According to their findings, a 15-year phaseout would immediately eliminate about one-third of all methane emissions globally and two-thirds of all nitrous oxide emissions, contributing to a significant reduction of both in the atmosphere.

Of course, transitioning away from animal agriculture is no mean feat. Meat, dairy and eggs are a major component of global human diets and the raising of livestock is integral to rural economies worldwide, noted the study authors. It is estimated that more than a billion people make all, or part, of their living from animal agriculture.

“The economic and social impacts of a global transition to a plant-based diet would be acute in many regions and locales, a major obstacle to their adoption,” ​Eisen and Brown conceded.

Both believe it is likely global investment will be required to support those currently earning a living from animal agriculture during the transition, as well as to prevent local food insecurity in regions where wide-scale access to healthy plant-based diet is lacking.

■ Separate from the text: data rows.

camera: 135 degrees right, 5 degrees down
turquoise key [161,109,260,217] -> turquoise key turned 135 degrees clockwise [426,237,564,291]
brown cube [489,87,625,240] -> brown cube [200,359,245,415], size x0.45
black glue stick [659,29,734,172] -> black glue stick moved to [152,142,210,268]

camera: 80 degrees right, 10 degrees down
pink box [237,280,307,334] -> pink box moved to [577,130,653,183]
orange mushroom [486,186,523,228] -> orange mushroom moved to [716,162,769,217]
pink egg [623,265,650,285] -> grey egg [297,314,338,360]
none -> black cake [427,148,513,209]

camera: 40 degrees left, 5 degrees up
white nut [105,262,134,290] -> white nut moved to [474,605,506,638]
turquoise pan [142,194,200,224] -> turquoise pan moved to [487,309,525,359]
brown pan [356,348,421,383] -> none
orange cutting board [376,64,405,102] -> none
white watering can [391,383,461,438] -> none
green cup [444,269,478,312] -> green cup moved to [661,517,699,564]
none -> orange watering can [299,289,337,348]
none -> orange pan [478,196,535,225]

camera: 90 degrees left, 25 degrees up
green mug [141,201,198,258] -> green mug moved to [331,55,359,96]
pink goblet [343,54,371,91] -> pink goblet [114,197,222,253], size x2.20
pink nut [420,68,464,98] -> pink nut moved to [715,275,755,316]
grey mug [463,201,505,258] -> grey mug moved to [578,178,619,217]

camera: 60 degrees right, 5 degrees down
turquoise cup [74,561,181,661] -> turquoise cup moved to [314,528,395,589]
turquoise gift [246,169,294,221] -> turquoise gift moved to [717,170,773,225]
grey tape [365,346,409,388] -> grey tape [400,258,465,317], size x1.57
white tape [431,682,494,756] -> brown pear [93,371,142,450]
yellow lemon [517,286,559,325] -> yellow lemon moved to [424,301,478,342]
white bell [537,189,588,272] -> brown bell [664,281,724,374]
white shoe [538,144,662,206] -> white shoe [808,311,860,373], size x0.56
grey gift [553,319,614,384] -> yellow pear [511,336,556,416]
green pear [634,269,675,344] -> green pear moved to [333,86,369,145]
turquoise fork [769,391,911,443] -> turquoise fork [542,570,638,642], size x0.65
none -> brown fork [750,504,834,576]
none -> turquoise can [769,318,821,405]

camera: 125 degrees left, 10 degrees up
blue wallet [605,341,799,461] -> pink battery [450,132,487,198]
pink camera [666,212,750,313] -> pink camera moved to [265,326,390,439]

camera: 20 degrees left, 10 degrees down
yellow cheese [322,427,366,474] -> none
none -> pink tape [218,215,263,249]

“But, in both cases, these investments must be compared to the economic and humanitarian disruptions of significant global warming.” 

Source: PLOS Climate
‘Rapid global phaseout of animal agriculture has the potential to stabilize greenhouse gas levels for 30 years and offset 68 percent of CO2 emissions this century’
Published 1 February 2022
DOI: https://doi.org/10.1371/journal.pclm.0000010
Authors: Michael B. Eisen, Patrick O. Brown.